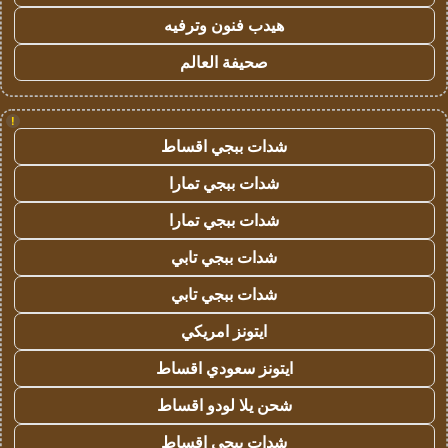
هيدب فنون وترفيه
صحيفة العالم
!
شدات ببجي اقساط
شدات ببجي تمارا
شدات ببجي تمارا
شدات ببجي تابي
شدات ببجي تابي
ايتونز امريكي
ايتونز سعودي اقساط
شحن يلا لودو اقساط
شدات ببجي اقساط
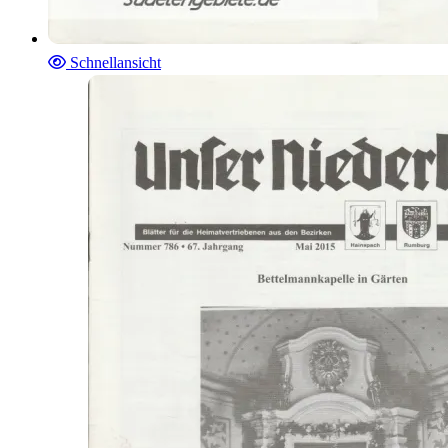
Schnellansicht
...
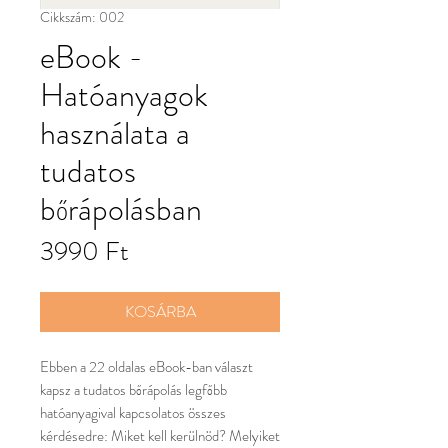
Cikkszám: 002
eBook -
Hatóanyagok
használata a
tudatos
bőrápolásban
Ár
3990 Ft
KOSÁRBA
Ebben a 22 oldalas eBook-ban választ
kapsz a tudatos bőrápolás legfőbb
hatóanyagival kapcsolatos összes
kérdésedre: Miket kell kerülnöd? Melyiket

* Written task *
Please retype the lines of the listing from the one containing "Cikkszám: 002" through the one containing "kérdésedre: Miket kell kerülnöd? Melyiket", including both of those lines. Keep every line identical to the original, with the same wording, spelling and line breaks.

* Task result *
Cikkszám: 002
eBook -
Hatóanyagok
használata a
tudatos
bőrápolásban
Ár
3990 Ft
KOSÁRBA
Ebben a 22 oldalas eBook-ban választ
kapsz a tudatos bőrápolás legfőbb
hatóanyagival kapcsolatos összes
kérdésedre: Miket kell kerülnöd? Melyiket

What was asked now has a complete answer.